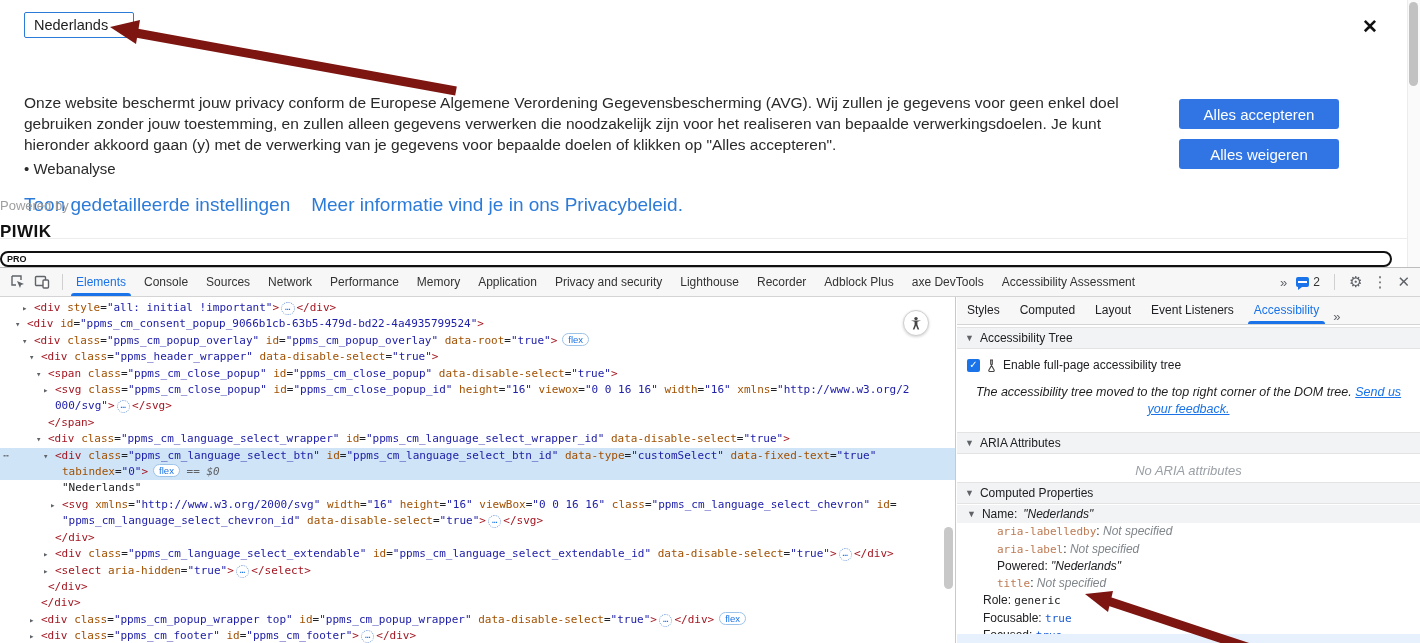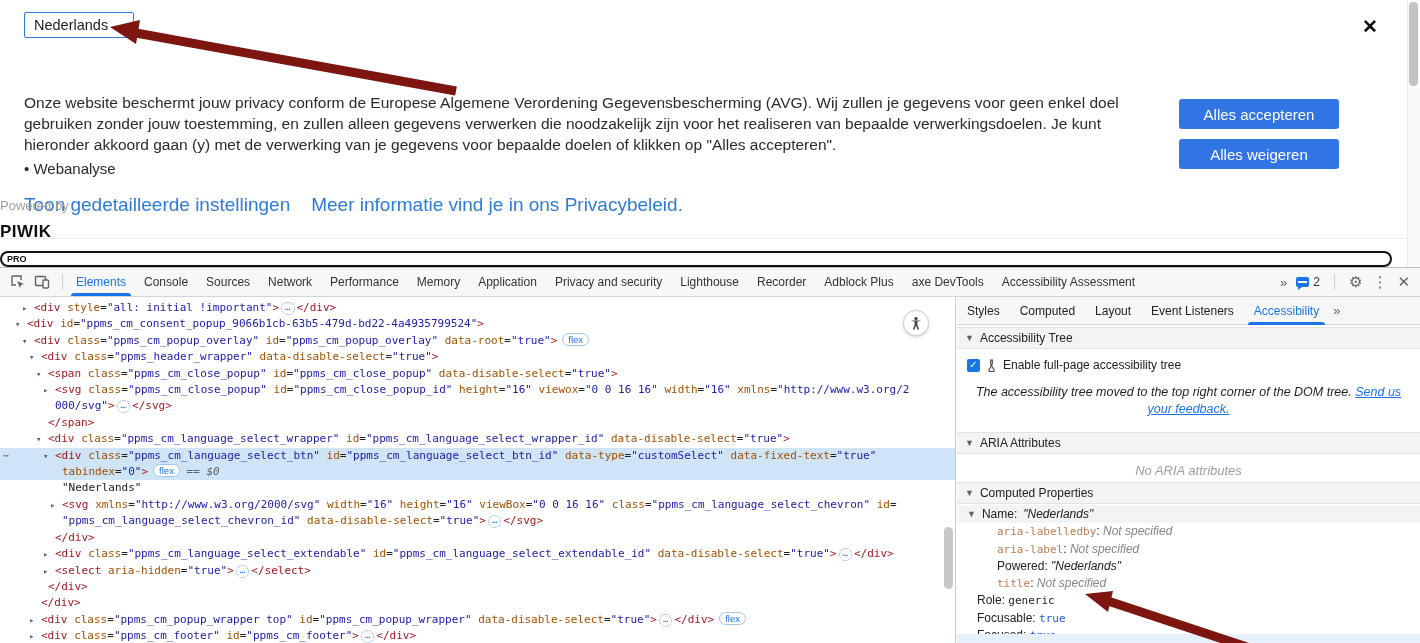--- a/index.html
+++ b/index.html
@@ -69,7 +69,7 @@
 
   
   .sidebar { position:absolute; left:957px; top:29px; width:463px; height:347px; background:#fff; font-size:12px; color:#202124;}
-  .sb-tabs { height:28px; background:#f7f7f8; border-bottom:1px solid #d4d4d4; display:flex; align-items:center; }
+  .sb-tabs { height:28px; background:#f7f7f8; border-bottom:1px solid #d4d4d4; display:flex; align-items:flex-end; }
   .sb-tab { padding:0 10px; height:28px; display:flex; align-items:center; cursor:pointer; white-space:nowrap; position:relative; font-size:12px;}
   .sb-tab.active { color:#1a73e8; }
   .sb-tab.active::after { content:""; position:absolute; left:4px; right:4px; bottom:0; height:3px; background:#1a73e8; border-radius:3px 3px 0 0;}

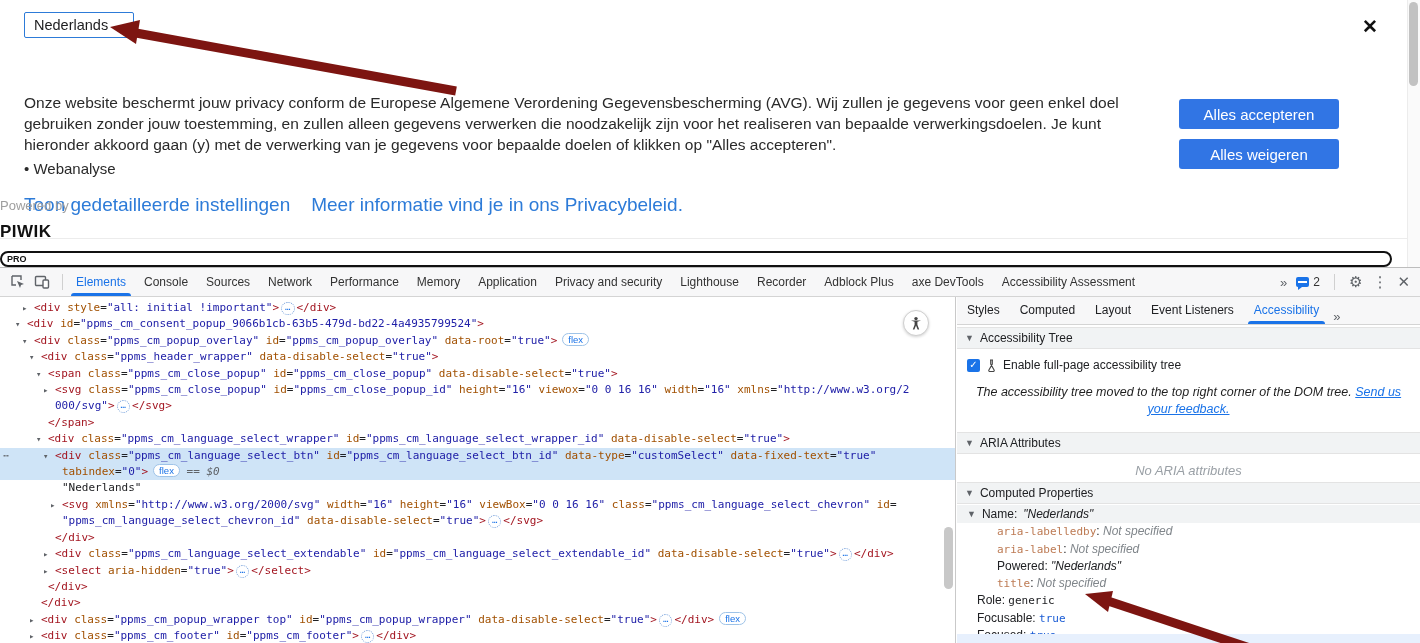--- a/index.html
+++ b/index.html
@@ -87,7 +87,7 @@
   .prop-row { padding:1px 6px 1px 40px; font-size:12px; line-height:14.5px;}
   .prop-row .key-mono { font-family:"DejaVu Sans Mono",monospace; font-size:11px; color:#bd7a53; }
   .prop-row .na { color:#80868b; font-style:italic; }
-  .role-row { padding:1px 6px 1px 20px; font-size:12px; line-height:14.5px;}
+  .role-row { padding:1px 6px 1px 26px; font-size:12px; line-height:14.5px;}
   .mono-dark { font-family:"DejaVu Sans Mono",monospace; font-size:11px; color:#202124; }
   .mono-blue { font-family:"DejaVu Sans Mono",monospace; font-size:11px; color:#1a5cd5; }
   .sb-bottom { position:absolute; left:0; bottom:0; width:100%; height:10px; background:#e7f0fd; }

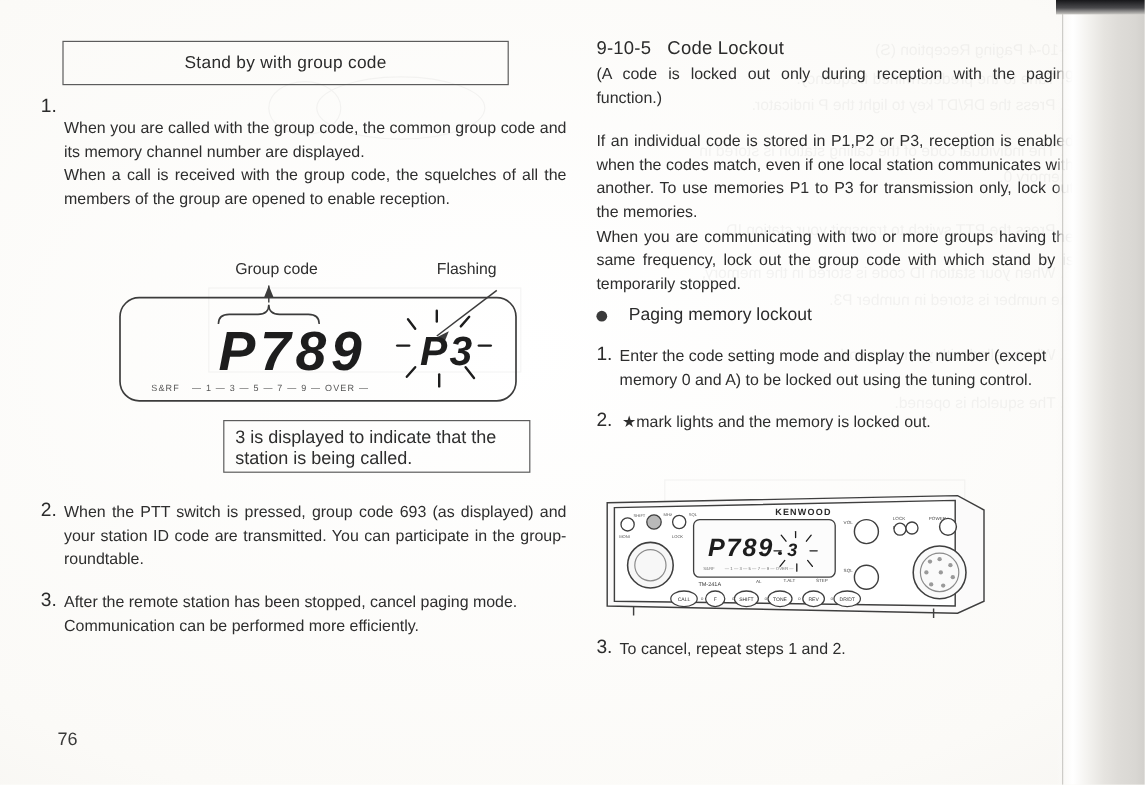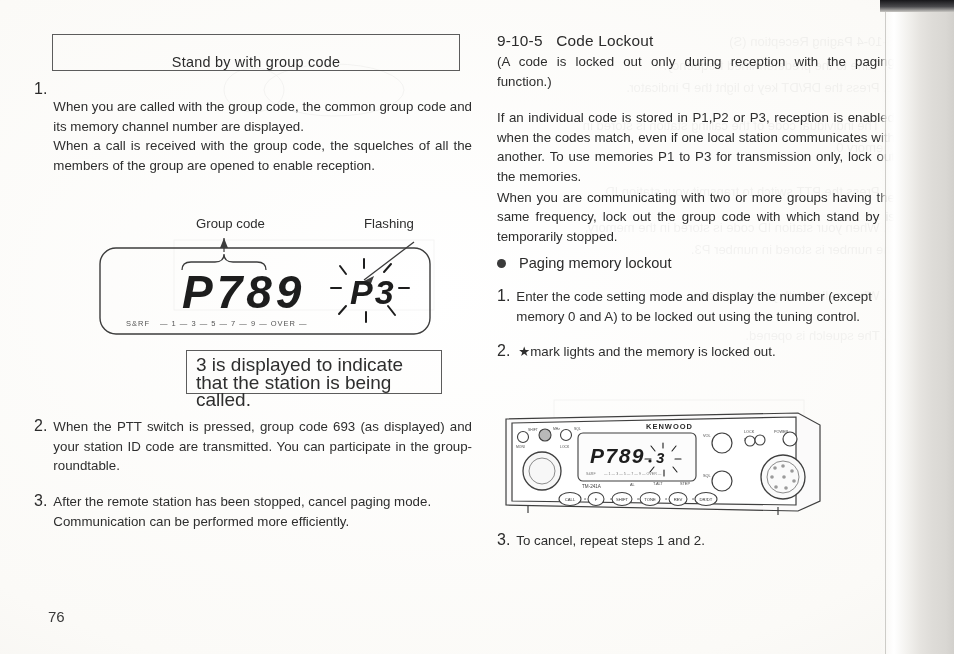--- a/index.html
+++ b/index.html
@@ -59,10 +59,10 @@
 
   
   #headbox{
-    position:absolute;left:52px;top:34px;width:408px;height:37px;
+    position:absolute;left:52px;top:34px;width:372px;height:37px;
     border:1px solid #5c5c5c;
     box-sizing:border-box;
-    display:flex;align-items:flex-end;justify-content:center;
+    display:flex;align-items:center;justify-content:center;
   }
   #headbox span{font-size:14.4px;letter-spacing:.25px;color:#2b2b2b;}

+ + + + + + +

▸ Exercise details
Your output should be an exact copy of every line from the one containing "border:1px solid #5c5c5c;" through the end of the records.

▸ Exercise result
     border:1px solid #5c5c5c;
     box-sizing:border-box;
-    display:flex;align-items:flex-end;justify-content:center;
+    display:flex;align-items:center;justify-content:center;
   }
   #headbox span{font-size:14.4px;letter-spacing:.25px;color:#2b2b2b;}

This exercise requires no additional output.